» **DATA FOR ANALYSIS**:
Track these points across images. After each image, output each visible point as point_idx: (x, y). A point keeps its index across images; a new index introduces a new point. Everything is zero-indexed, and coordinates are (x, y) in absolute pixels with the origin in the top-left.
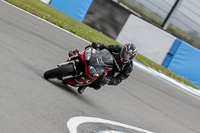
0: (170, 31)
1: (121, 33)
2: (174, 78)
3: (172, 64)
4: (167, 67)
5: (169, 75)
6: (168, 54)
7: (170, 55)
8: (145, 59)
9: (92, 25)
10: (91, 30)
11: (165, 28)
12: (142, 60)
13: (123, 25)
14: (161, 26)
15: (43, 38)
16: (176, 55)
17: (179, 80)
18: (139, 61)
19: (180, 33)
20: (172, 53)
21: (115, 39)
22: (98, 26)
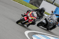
0: (55, 5)
7: (55, 12)
8: (48, 13)
9: (32, 4)
10: (31, 5)
11: (53, 4)
12: (47, 14)
13: (41, 4)
14: (52, 4)
15: (17, 8)
16: (57, 12)
18: (46, 14)
22: (33, 4)
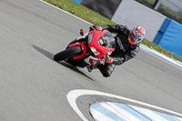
1: (116, 13)
2: (164, 53)
3: (162, 41)
4: (158, 44)
5: (160, 51)
6: (159, 32)
7: (161, 33)
11: (156, 8)
14: (153, 7)
16: (166, 33)
17: (169, 55)
19: (170, 13)
20: (162, 31)
21: (110, 19)
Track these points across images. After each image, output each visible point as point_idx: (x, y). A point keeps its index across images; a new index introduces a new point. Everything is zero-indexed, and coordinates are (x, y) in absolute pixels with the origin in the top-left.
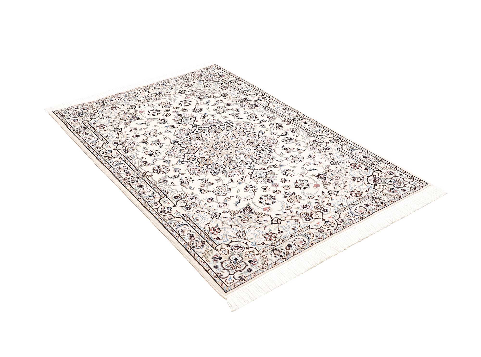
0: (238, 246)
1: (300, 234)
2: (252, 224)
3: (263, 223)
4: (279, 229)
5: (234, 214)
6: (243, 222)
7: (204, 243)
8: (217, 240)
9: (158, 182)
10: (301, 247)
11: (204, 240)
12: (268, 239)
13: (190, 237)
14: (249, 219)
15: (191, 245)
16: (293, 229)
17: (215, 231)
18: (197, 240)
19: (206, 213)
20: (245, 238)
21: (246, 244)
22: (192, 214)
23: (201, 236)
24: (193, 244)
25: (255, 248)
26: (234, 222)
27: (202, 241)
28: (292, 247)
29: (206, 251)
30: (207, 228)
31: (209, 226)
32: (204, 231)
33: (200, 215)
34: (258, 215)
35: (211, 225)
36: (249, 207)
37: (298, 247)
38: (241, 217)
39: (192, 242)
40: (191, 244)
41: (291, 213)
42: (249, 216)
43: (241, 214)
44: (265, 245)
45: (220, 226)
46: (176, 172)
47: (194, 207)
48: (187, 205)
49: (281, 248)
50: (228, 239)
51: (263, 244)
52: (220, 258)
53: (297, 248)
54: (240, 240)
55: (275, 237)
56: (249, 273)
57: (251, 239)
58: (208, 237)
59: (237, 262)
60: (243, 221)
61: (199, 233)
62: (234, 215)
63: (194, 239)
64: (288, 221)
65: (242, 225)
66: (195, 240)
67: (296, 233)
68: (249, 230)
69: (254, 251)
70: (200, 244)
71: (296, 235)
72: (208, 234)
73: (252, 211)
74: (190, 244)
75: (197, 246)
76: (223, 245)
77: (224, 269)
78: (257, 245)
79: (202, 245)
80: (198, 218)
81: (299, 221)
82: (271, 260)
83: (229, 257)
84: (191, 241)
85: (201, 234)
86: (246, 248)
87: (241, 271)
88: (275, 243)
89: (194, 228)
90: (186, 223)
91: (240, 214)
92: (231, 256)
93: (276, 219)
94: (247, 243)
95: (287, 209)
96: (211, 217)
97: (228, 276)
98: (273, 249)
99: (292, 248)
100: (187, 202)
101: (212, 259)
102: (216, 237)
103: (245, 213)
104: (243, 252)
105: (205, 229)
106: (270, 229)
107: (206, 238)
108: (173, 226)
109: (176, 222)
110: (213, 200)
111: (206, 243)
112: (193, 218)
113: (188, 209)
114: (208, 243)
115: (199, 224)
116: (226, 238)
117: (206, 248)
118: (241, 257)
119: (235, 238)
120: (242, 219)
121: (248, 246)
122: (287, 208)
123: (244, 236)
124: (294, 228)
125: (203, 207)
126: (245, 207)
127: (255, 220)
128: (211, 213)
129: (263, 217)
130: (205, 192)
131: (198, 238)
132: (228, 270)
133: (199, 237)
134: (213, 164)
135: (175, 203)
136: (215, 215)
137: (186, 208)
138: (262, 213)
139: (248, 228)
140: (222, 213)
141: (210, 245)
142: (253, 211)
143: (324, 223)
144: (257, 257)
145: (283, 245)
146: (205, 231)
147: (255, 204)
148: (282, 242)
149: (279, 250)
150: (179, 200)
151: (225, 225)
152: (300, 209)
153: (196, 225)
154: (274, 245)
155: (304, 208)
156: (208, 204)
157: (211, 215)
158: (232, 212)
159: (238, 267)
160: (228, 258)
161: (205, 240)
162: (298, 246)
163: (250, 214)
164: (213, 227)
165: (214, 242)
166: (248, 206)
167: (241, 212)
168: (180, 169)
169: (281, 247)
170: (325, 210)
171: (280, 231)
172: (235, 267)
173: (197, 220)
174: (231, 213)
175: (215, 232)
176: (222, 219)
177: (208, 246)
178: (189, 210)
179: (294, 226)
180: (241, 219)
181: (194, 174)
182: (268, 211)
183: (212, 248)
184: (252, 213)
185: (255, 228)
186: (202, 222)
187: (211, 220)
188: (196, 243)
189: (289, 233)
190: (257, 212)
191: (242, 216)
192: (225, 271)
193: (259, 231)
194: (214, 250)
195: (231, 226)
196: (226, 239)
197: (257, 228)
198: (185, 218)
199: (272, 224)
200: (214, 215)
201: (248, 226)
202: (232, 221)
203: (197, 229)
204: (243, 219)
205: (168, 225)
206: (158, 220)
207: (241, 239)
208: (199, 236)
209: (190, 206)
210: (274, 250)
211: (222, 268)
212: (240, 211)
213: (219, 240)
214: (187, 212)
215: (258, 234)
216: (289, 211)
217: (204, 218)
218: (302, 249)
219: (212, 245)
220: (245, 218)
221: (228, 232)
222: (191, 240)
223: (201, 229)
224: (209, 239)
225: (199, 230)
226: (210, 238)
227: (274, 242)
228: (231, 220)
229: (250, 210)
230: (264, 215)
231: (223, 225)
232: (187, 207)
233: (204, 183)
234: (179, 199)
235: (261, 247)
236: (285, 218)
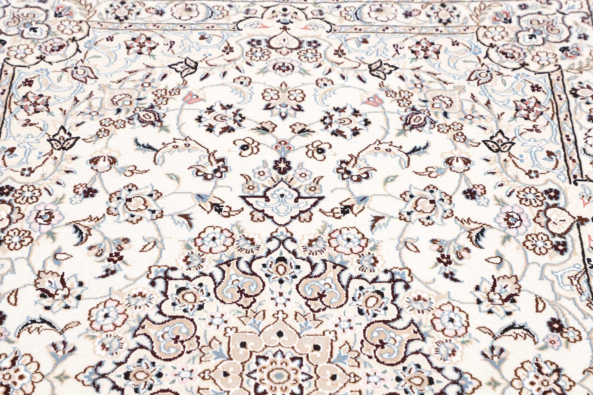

» **ACTION ITEM**: Restate the data word for word from its first line through the line with "75: (197, 246)", leaving out any picture along the way.

» **RESPONSE FOR THIS EXERCISE**:
Track these points across images. After each image, output each visible point as point_idx: (x, y). A point keeps its index across images; a new index introduces a new point. Everything is zero-indexed, and coordinates are (x, y) in absolute pixels with the origin in the top-left.
0: (170, 31)
1: (121, 33)
2: (174, 78)
3: (172, 64)
4: (167, 67)
5: (169, 75)
6: (168, 54)
7: (170, 55)
8: (145, 59)
9: (92, 25)
10: (91, 30)
11: (165, 28)
12: (142, 60)
13: (123, 25)
14: (161, 26)
15: (43, 38)
16: (176, 55)
17: (179, 80)
18: (139, 61)
19: (180, 33)
20: (172, 53)
21: (115, 39)
22: (98, 26)
0: (55, 5)
7: (55, 12)
8: (48, 13)
9: (32, 4)
10: (31, 5)
11: (53, 4)
12: (47, 14)
13: (41, 4)
14: (52, 4)
15: (17, 8)
16: (57, 12)
18: (46, 14)
22: (33, 4)
1: (116, 13)
2: (164, 53)
3: (162, 41)
4: (158, 44)
5: (160, 51)
6: (159, 32)
7: (161, 33)
11: (156, 8)
14: (153, 7)
16: (166, 33)
17: (169, 55)
19: (170, 13)
20: (162, 31)
21: (110, 19)
Track these points across images. After each image, output each visible point as point_idx: (x, y). A point keeps its index across images; a new index introduces a new point. Everything is zero-indexed, and coordinates are (x, y) in absolute pixels with the origin in the top-left.
0: (238, 246)
1: (300, 234)
2: (252, 224)
3: (263, 223)
4: (279, 229)
5: (234, 214)
6: (243, 222)
7: (204, 243)
8: (217, 240)
9: (158, 182)
10: (301, 247)
11: (204, 240)
12: (268, 239)
13: (190, 237)
14: (249, 219)
15: (191, 245)
16: (293, 229)
17: (215, 231)
18: (197, 240)
19: (206, 213)
20: (245, 238)
21: (246, 244)
22: (192, 214)
23: (201, 236)
24: (193, 244)
25: (255, 248)
26: (234, 222)
27: (202, 241)
28: (292, 247)
29: (206, 251)
30: (207, 228)
31: (209, 226)
32: (204, 231)
33: (200, 215)
34: (258, 215)
35: (211, 225)
36: (249, 207)
37: (298, 247)
38: (241, 217)
39: (192, 242)
40: (191, 244)
41: (291, 213)
42: (249, 216)
43: (241, 214)
44: (265, 245)
45: (220, 226)
46: (176, 172)
47: (194, 207)
48: (187, 205)
49: (281, 248)
50: (228, 239)
51: (263, 244)
52: (220, 258)
53: (297, 248)
54: (240, 240)
55: (275, 237)
56: (249, 273)
57: (251, 239)
58: (208, 237)
59: (237, 262)
60: (243, 221)
61: (199, 233)
62: (234, 215)
63: (194, 239)
64: (288, 221)
65: (242, 225)
66: (195, 240)
67: (296, 233)
68: (249, 230)
69: (254, 251)
70: (200, 244)
71: (296, 235)
72: (208, 234)
73: (252, 211)
74: (190, 244)
75: (197, 246)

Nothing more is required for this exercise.